→ **TASK TO COMPLETE**
The entries below should be repeated exactly, with no pictures carried over.

START PROVIDED ENTRIES

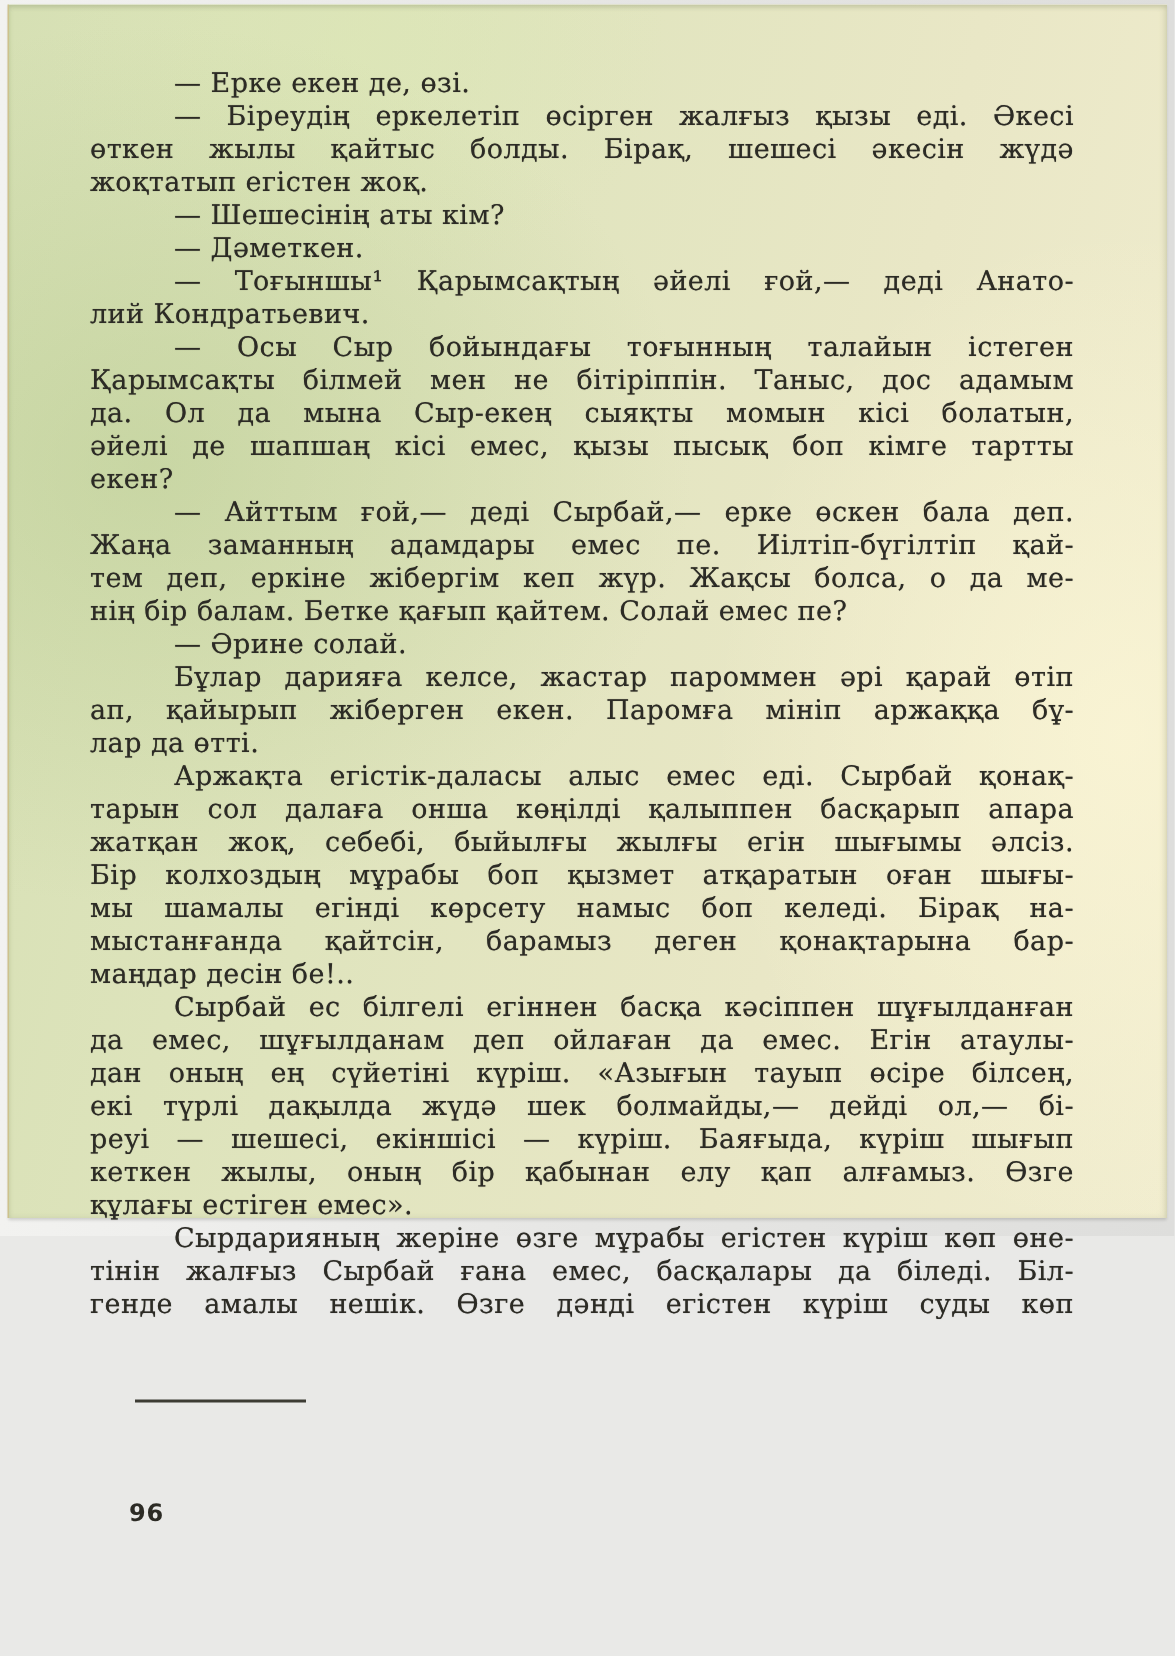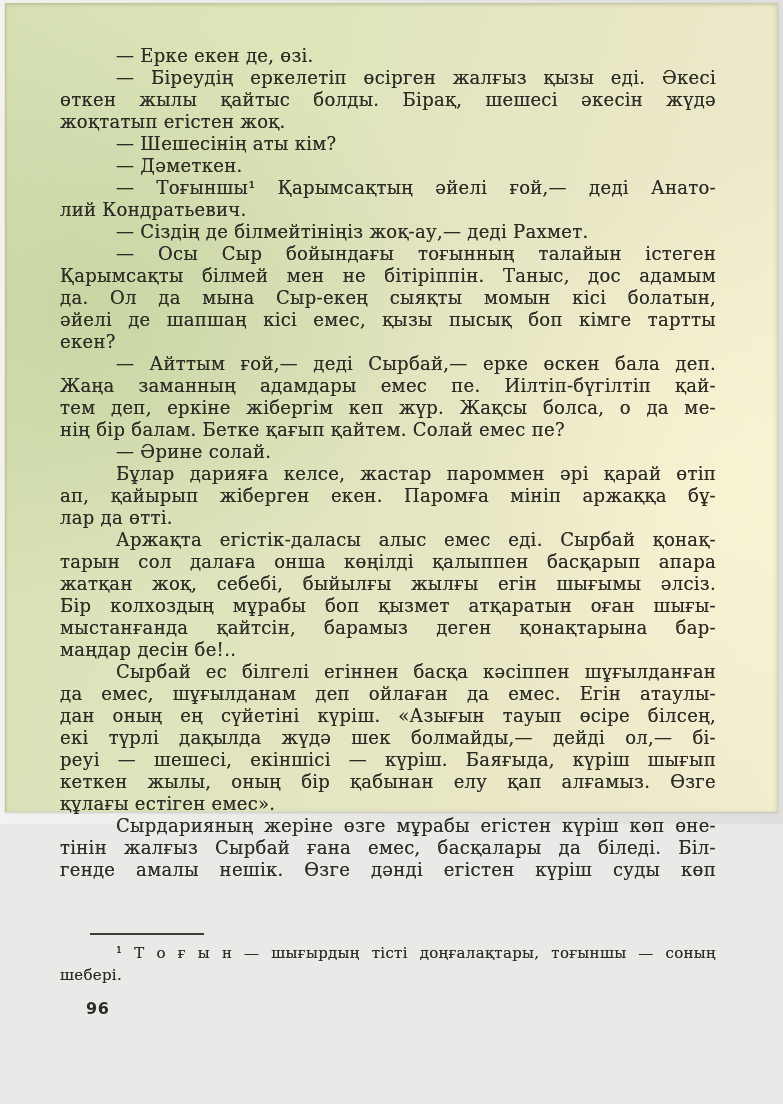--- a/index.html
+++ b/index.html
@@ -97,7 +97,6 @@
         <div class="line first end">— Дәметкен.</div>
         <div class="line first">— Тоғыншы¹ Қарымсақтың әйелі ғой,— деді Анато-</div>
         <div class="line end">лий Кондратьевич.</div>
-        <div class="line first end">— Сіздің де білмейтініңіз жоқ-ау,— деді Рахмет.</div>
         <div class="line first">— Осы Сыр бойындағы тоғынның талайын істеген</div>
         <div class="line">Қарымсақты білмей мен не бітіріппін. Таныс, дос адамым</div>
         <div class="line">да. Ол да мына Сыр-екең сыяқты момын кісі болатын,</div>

END PROVIDED ENTRIES

→ **ANSWER TO THIS TASK**
--- a/index.html
+++ b/index.html
@@ -97,7 +97,6 @@
         <div class="line first end">— Дәметкен.</div>
         <div class="line first">— Тоғыншы¹ Қарымсақтың әйелі ғой,— деді Анато-</div>
         <div class="line end">лий Кондратьевич.</div>
-        <div class="line first end">— Сіздің де білмейтініңіз жоқ-ау,— деді Рахмет.</div>
         <div class="line first">— Осы Сыр бойындағы тоғынның талайын істеген</div>
         <div class="line">Қарымсақты білмей мен не бітіріппін. Таныс, дос адамым</div>
         <div class="line">да. Ол да мына Сыр-екең сыяқты момын кісі болатын,</div>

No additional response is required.